Война и мир. гл. 2-2-4а

2-2-4а

Вновь вскоре вернулся его поручитель,
И на; все вопросы остался он твёрд,
Уже отвечал Пьер, как ритор-учитель:
— Согласен во всём я, отныне всем горд.

Он с детской улыбкой, с открытою грудью,
Шагая в различной обувке всех ног,
Пошёл за Вилларским, влекомый за сутью,
Познать их ученье, насколько он смог.

К открытой груди им приставлена шпага,
Его повели и, вращая кругом,
На разум его началась та атака,
То был ритуал устрашенья умов.

К дверям подвели, наконец, главной ложи,
Ведущий покашлял, раздался в дверь стук,
Она отворилась — допросы — всё то же,
Всё для устрашения начатых мук.

Вопросы, кто он, где, когда он родился,
Подробности жизни последних всех лет,
Опять повели, чтобы он устрашился,
Не видя куда, и какой будет свет.

Во время ходьбы, всё путём аллегорий,
Ему говорили о тяжких трудах
Всей будущей жизни, с примером историй,
И что она часто течёт не в ладах.

О Дружбе священной, строителе мира,
Назвали то ищущим, страждущим он,
При этом, стук шпагами словно, как лира,
Катился в пространстве как будто бы стон.

А надо ли было, заспорили люди,
Его провести ещё и по ковру,
Сошлись все во мнении, достаточно будет
Всех тех впечатлений — его же нутру.

Сложили ему его правую руку,
А левой — приставили циркуль к груди,
Слова повторять должен Пьер за тем звуком,
За тем человеком, кто шёл впереди.

Слова были клятвой на верность закону,
Погасли и свечи, зажгли чистый спирт,
Увидеть свет белый, одевши корону,
Пока в свете белом спирт весь не сгорит.

И вдруг перед ним, когда сняли повязку,
Стояла когорта, как ритор людей,
В такой же одежде, и словно, как в сказке,
И шпаги направлены в грудь, как злодей.

Опять же одели повязку на Пьера;
— Ты видел свет малый, — сказал чей-то глас,
И вновь зажгли свечи, что — новая сфера,
Вновь сняли повязку — свет полный сейчас.
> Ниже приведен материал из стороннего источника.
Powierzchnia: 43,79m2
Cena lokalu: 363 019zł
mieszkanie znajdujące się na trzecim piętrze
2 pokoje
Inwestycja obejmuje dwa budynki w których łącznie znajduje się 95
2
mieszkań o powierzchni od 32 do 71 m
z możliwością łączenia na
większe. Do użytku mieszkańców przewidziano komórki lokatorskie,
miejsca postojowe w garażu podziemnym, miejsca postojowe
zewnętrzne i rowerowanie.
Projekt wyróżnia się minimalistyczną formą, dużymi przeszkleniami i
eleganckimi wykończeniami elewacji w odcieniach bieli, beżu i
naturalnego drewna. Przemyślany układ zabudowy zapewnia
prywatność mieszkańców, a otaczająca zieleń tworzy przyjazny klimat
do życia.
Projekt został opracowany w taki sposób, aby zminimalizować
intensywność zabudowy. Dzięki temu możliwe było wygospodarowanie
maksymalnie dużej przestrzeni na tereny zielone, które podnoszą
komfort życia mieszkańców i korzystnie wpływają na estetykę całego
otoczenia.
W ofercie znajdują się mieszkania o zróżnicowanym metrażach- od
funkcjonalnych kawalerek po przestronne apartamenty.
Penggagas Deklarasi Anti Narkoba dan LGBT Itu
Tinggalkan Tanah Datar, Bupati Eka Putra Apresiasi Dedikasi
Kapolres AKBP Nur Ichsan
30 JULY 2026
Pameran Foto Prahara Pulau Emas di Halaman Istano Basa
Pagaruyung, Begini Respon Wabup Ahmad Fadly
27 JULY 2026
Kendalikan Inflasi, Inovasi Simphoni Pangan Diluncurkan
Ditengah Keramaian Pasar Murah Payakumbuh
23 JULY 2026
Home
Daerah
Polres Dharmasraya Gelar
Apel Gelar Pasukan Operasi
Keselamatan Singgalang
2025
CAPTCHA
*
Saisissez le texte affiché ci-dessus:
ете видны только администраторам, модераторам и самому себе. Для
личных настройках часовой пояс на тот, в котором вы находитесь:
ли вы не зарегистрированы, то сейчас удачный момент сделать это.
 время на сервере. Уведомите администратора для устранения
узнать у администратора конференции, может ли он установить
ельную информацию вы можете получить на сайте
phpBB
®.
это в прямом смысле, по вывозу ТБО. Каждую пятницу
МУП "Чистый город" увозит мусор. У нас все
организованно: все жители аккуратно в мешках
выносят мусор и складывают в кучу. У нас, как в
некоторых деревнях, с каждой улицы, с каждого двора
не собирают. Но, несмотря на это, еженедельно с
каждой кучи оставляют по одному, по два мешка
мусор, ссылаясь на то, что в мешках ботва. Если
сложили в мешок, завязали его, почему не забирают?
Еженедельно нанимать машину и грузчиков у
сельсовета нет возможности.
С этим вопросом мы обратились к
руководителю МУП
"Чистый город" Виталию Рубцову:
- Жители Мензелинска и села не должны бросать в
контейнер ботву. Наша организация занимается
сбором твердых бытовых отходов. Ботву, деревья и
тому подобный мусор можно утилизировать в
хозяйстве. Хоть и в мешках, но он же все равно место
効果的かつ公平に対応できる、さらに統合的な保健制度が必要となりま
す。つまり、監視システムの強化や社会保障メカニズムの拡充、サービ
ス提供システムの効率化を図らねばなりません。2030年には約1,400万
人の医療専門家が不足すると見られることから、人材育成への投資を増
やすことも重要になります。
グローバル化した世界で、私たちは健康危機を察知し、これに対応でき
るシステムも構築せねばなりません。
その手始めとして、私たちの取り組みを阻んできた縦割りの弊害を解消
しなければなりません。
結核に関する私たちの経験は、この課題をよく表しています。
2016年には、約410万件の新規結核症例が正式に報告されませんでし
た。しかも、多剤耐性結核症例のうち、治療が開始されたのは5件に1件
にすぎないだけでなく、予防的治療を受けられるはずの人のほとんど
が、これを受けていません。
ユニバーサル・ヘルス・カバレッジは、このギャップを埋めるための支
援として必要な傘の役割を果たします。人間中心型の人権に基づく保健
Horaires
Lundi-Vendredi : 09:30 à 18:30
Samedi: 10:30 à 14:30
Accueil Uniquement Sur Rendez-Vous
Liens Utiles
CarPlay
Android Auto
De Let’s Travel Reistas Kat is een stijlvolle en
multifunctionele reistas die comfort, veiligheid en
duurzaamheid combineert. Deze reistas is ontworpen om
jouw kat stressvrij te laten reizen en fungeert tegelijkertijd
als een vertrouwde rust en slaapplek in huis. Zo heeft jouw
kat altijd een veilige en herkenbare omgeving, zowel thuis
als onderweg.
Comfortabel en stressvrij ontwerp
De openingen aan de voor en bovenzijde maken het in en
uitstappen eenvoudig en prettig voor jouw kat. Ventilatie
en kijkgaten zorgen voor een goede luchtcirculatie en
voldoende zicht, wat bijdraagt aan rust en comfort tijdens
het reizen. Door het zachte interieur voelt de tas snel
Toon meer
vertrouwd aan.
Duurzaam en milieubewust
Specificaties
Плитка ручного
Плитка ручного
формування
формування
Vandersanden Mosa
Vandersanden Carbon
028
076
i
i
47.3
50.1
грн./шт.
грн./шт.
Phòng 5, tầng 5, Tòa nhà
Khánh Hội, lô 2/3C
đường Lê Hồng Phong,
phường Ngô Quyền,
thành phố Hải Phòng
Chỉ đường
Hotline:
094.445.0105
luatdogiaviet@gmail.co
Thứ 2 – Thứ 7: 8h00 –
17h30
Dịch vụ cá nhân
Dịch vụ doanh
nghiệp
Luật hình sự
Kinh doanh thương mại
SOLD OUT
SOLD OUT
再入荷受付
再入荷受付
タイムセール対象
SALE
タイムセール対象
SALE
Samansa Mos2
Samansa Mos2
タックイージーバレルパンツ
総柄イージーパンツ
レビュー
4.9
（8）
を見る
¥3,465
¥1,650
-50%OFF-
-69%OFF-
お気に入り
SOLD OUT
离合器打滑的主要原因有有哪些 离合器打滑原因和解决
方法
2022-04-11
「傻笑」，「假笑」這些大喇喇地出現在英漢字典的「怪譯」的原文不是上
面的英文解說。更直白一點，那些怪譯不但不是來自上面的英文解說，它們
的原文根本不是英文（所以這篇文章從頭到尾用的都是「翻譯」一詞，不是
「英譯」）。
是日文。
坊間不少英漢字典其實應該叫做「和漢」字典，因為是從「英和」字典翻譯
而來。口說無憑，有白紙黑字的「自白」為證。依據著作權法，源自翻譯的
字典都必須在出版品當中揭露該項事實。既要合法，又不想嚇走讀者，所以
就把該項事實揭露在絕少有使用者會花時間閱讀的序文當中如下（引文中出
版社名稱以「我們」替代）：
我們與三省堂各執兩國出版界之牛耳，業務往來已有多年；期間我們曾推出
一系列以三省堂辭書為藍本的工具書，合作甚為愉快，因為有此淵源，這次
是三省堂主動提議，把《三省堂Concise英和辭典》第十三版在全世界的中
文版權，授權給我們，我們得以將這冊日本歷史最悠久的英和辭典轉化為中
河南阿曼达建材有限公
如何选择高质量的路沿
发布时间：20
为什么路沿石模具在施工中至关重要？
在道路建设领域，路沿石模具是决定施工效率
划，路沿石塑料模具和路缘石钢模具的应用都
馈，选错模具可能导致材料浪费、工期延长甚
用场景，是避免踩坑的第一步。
Пред ним оказались с десяток масонов:
«Так слава мирская приходит до вас,
Вы — новый наш брат, находясь перед троном»;
За чёрным столом — все двенадцать масонов,
И всё было сказано, как в один глас.

Отдельных — узнал по столичному свету,
На месте главы — молодой человек,
С особым на шее крестом от Совета,
Но Пьеру он был безразличен средь всех.

По правую руку сидел итальянец,
«Дружок» Анны Павловны — тоже аббат,
Ещё — у Курагиных, живший швейцарец,
И он оказался в масонстве — их брат.

Сидели все молча, речь слушая шефа,
В руках тот  держал, как всегда, молоток,
Ковёр пред столом был расстелен для «блефа»,
С другой стороны — вновь алтарь — тоже рок.

На нём лежит череп, и вновь — Евангелье,
Подсвечников семь — на всё том же столе,
Вот всё из предметов «для их же веселья»,
Как всё их ученье, живуче во мгле.

И вновь кандидат пред алтарь был подведен,
На этот раз лечь приказали пред ним,
Пьер стал, как курок у оружия взведен,
Опять ритуал оказался, как дым.

Нагрянули вновь на него все сомненья:
— Где я, не смеются ль Оне надо мной?
Но мысль продолжалась одно лишь мгновенье:
«Весь их ритуал — это просто мне бой»!

«Я столько уже перенёс унижений,
И «медные трубы, и даже огонь»;
Теперь будут лишними все осложненья,
Я должен стерпеть, как послушный им конь».

Вдруг чувство смиренья, сильнее, чем прежде,
Его охватило, повергнув в раба,
Он, всё-таки, верил какой-то надежде,
Что, может быть, доля в их правде была.